Knowing that, one may ask why Spallumcheen politicians care about what goes on in a neighbouring jurisdiction.
For an answer, you need to look back to the spring of 2009 when council adopted the southeast sector plan.
The sector includes more than 800 acres above Atlantis Waterslide, north to the aggregate pits near Eagle Rock Road, and bordering Silver Star Provincial Park.
“This means the township can accept applications to do some development in that area,” said Hansma in 2009.
“There seems to be a desire to have small holdings in country residential properties. There are very few of those properties available.”
But the southeast sector can’t evolve without sewer and that’s why the Swan Lake corridor is so critical.
However, there are a few pieces missing to this puzzle.
Beyond building a stand-alone sewer treatment facility, the only way of getting lines into Swan Lake is the City of Vernon, which would have to agree to add capacity to its plant.
But there’s a long-standing policy that any land outside of Vernon wanting sewer must annex into the city. As much as some property owners in the Swan Lake corridor may want sewer, they may be less than enthusiastic about joining Vernon and the prospect of higher taxes.
The other component of this is that even if sewer does go into the Swan Lake corridor, the lines may not head north into the township.
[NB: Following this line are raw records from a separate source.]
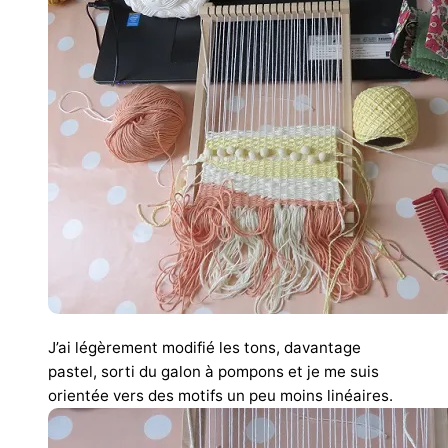
J’ai légèrement modifié les tons, davantage
pastel, sorti du galon à pompons et je me suis
orientée vers des motifs un peu moins linéaires.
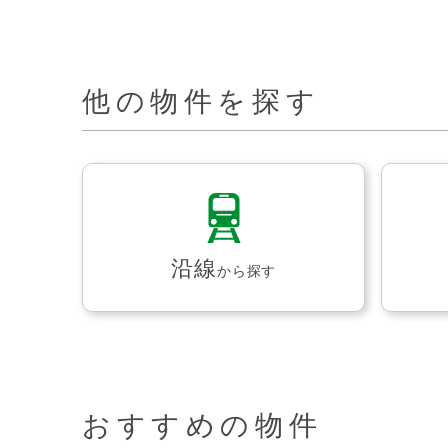
他の物件を探す
沿線
から探す
おすすめの物件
For that to happen, Spallumcheen would have to enter into a service agreement with Vernon, just as the city has with Coldstream.
And given the deteriorating relationship the city has with its Greater Vernon partners over water and parks and recreation, it may not readily turn handstands to enter into another deal.
Sewer does make sense for the Swan Lake corridor as there are a number of businesses already there, and the area continues to face development pressure because of its proximity to Vernon and the great Highway 97 access.
Obviously any growth there will benefit the economy.
However, Spallumcheen council needs to be up front and admit it’s No. 1 priority isn’t driven by regional co-operation. It has a vested interest in ensuring lands within its mandate can develop. With an election coming up in November, officials have to be seen as doing something.
What could ultimately dash Spallumcheen’s plans is every other community in the North Okanagan wants a piece of the $4.2 million. There isn’t enough to go around.